Relocation to Austin and Early Stratfor Development
The Austin Chronicle reports that in the summer of 1997, Friedman and his team moved Stratfor's operations to Austin, Texas. The feature attributes the choice to factors including a large research library at a major university, a pool of young talent, and a technology presence, even though Austin was not known as an intelligence hub.
Stratfor built its early profile through daily Global Intelligence Updates distributed by email, using the updates as both a demonstration of its analytical framework and a marketing channel designed to attract subscription and consulting clients.
From University Unit to Private Intelligence Business
Across archival listings, biographical entries, and contemporary reporting, the record shows a compressed progression from campus center to private firm. CGPS appears as a mid-1990s LSU initiative and is described by the Austin Chronicle as Stratfor's immediate predecessor.
The through-line is an attempt to formalize geopolitical analysis into repeatable methods that could shift from academic research to client-facing products built around recurring updates.
Hochberg's dual role in both CGPS and Stratfor illustrates how a small research unit's personnel and working style can migrate into a commercial organization once the work is reorganized around client demand rather than campus priorities.
Conclusion
Stratfor's early years at Louisiana State University illustrate how a campus research unit can become the foundation for a private intelligence company. The Center for Geopolitical Studies connected academic expertise, external funding, and computationally oriented methods in ways that later translated into a consulting and subscription model.

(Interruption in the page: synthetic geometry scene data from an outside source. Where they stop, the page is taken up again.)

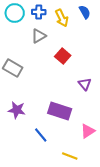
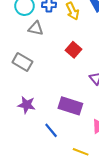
gray triangle: (39, 36) -> (36, 28), moved, turned 42

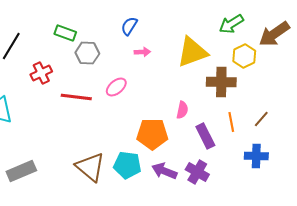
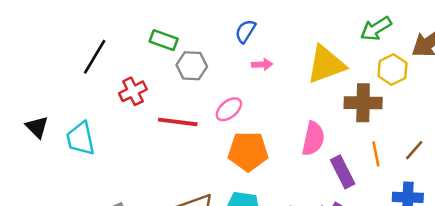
pink semicircle: (182, 110) -> (313, 139), size x1.5
orange pentagon: (152, 134) -> (248, 151), moved

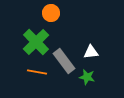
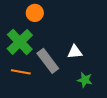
green star: (87, 77) -> (85, 80), moved

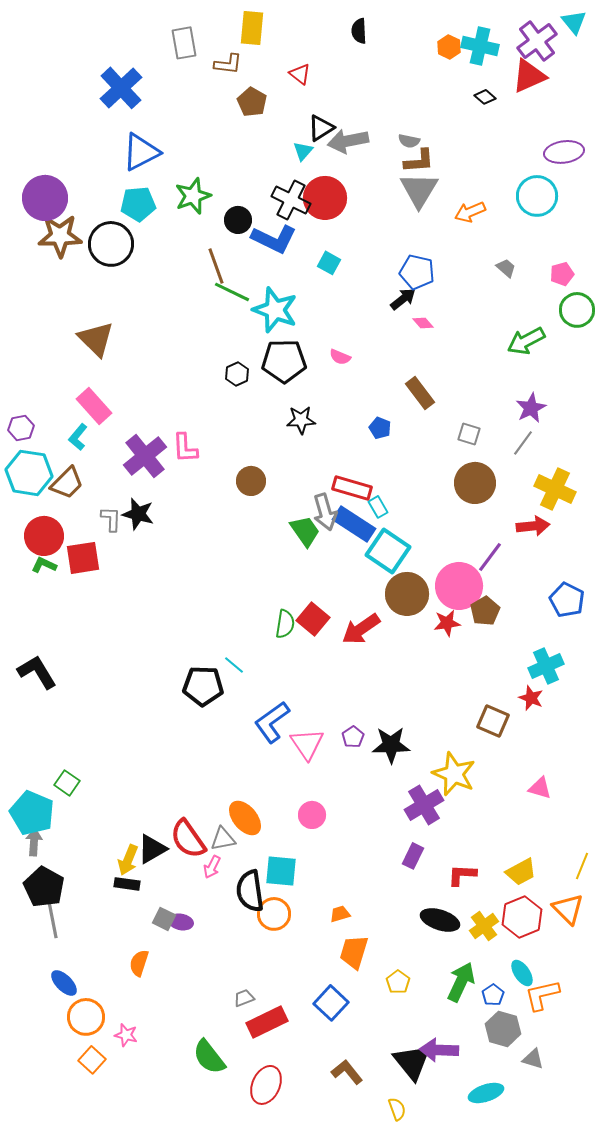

The LSU period was formative: it is where key personnel assembled and where the blend of geopolitical analysis, spatial data tools, and scenario-oriented work took recognizable shape before being reorganized as Stratfor in Austin.
Sources
- "Friedman, George 1949-." Encyclopedia.com, 2005.
- "Is Knowledge Power?." Austin Chronicle, 2001.
- "Contributor biography." Foreign Policy Research Institute, 2024.
- "Louisiana State University Office of Academic Affairs Records, RG A0100, Inventory." LSU Libraries Special Collections, 2015.